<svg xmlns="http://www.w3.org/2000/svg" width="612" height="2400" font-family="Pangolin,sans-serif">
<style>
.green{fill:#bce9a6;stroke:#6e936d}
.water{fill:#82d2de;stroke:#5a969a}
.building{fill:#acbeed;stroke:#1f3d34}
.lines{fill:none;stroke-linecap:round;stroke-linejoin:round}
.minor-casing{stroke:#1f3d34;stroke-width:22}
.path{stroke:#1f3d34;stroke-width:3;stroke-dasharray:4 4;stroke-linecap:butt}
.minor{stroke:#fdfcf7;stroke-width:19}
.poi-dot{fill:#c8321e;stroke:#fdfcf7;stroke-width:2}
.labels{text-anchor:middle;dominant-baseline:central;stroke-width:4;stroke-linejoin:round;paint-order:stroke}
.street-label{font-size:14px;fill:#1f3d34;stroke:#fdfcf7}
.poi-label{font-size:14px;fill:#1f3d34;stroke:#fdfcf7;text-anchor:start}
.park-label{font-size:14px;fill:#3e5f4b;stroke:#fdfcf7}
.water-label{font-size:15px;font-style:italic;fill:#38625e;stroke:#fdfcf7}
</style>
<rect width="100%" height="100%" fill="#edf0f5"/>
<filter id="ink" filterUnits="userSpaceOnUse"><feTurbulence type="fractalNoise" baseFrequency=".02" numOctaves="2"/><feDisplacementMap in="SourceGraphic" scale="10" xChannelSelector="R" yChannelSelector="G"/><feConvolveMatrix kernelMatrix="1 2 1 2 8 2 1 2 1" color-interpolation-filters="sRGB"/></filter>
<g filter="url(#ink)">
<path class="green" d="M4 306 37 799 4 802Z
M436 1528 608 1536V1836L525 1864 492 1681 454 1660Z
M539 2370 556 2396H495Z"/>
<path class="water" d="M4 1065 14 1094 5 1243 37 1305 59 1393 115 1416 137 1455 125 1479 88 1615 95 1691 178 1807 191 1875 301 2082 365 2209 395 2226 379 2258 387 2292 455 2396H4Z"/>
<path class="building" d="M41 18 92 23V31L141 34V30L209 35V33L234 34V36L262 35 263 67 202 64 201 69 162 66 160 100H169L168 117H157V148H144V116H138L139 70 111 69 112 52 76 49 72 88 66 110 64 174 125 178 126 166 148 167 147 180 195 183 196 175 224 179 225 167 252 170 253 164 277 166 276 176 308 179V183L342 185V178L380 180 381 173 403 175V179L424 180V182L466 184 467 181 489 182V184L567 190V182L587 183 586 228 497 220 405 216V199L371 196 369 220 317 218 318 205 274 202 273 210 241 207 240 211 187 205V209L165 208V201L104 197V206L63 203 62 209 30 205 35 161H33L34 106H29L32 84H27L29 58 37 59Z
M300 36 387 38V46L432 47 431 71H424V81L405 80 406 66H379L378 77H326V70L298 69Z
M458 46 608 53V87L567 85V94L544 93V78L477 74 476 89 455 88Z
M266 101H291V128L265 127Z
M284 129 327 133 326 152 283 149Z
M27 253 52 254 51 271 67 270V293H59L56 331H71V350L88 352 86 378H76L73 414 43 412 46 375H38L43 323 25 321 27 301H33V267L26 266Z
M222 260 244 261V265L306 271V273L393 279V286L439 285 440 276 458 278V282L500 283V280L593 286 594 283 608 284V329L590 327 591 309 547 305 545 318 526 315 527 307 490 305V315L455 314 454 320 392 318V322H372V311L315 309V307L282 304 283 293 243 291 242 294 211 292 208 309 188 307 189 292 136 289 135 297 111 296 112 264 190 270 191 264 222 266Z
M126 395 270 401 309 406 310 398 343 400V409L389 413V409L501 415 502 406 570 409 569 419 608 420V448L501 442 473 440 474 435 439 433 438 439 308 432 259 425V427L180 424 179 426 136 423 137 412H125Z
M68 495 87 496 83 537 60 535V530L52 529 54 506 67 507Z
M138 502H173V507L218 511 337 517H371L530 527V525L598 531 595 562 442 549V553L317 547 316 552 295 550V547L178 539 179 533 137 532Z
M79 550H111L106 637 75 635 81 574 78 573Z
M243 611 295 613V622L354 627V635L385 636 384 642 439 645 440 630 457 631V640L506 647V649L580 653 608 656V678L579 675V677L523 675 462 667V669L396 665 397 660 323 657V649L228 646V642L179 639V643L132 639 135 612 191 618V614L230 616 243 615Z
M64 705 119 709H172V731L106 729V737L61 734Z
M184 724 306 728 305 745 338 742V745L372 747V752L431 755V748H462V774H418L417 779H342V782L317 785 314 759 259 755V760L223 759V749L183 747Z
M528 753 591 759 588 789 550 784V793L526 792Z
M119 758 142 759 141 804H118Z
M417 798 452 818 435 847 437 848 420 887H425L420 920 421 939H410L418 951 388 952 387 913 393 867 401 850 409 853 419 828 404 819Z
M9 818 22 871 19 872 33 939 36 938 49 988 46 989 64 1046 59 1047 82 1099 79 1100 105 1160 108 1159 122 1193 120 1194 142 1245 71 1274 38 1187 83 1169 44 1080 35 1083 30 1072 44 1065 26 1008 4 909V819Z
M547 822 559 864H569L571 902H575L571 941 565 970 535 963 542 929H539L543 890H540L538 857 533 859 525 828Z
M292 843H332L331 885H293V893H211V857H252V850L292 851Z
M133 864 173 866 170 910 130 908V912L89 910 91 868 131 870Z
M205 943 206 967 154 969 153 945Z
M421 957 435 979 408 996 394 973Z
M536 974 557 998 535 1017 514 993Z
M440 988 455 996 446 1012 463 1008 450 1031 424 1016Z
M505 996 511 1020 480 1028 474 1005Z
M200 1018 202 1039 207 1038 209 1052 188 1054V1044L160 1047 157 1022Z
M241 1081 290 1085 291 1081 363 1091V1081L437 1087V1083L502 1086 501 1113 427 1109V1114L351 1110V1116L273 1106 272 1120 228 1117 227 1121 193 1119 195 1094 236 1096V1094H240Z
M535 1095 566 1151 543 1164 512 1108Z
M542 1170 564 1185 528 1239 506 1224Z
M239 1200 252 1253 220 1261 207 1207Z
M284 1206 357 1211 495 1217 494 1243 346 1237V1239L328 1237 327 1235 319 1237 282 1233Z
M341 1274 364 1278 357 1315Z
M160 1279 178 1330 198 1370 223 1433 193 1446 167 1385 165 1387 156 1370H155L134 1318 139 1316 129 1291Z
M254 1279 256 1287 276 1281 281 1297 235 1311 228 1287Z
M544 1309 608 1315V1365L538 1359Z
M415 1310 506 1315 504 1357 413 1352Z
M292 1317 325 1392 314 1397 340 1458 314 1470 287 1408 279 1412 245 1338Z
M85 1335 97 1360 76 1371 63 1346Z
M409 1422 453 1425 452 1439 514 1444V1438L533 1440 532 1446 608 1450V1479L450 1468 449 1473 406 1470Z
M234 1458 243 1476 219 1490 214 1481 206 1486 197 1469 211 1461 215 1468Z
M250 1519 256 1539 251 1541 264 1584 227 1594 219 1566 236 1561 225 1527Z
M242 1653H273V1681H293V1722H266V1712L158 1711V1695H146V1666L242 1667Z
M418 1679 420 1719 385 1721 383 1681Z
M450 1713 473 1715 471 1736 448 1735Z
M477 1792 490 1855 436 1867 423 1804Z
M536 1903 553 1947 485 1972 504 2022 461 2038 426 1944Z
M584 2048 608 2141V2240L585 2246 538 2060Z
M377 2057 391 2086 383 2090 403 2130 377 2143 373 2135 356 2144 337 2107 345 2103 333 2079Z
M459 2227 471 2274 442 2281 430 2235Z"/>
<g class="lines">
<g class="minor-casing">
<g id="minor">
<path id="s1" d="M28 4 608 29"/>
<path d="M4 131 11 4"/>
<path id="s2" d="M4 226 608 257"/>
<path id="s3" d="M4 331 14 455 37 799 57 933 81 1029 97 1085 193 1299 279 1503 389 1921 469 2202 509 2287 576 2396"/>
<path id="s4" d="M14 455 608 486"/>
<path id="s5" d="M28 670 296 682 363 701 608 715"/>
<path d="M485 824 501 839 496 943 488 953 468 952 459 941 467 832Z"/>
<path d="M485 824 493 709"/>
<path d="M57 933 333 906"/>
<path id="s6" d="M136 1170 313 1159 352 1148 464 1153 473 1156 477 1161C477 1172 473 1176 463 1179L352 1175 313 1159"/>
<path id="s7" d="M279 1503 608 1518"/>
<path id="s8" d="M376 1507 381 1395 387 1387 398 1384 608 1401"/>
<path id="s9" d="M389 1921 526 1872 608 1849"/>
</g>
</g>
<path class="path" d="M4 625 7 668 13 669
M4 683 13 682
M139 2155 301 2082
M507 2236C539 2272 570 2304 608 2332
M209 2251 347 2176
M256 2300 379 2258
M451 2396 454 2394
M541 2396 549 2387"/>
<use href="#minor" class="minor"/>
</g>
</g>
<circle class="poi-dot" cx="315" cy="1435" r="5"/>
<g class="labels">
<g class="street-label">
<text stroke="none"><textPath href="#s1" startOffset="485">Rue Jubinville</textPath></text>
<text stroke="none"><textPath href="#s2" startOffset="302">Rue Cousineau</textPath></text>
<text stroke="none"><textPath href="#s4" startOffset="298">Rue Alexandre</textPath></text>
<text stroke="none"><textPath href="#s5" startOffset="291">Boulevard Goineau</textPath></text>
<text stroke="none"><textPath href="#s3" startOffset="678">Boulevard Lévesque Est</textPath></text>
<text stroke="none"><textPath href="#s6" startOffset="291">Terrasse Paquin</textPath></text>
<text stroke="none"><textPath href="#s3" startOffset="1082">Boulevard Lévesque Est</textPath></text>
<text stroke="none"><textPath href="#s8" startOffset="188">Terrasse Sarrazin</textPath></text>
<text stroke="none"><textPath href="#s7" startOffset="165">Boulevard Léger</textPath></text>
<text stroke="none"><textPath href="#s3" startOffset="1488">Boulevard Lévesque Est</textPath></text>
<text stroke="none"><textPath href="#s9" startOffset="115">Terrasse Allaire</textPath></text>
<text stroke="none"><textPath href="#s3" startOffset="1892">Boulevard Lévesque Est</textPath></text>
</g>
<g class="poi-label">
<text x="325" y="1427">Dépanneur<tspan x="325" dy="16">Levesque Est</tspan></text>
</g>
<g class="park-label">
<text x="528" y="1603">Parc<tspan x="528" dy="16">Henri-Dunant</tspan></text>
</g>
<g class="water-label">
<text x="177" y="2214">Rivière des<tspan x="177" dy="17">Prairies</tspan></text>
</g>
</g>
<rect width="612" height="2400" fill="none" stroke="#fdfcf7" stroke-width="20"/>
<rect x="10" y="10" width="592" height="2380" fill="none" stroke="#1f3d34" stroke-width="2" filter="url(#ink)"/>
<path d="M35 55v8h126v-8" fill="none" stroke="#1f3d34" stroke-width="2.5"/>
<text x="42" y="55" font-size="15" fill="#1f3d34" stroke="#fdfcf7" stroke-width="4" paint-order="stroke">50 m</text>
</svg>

Exercise - Lines containing the word "linejoin": copy each of them from the material.

Exercise output -
.lines{fill:none;stroke-linecap:round;stroke-linejoin:round}
.labels{text-anchor:middle;dominant-baseline:central;stroke-width:4;stroke-linejoin:round;paint-order:stroke}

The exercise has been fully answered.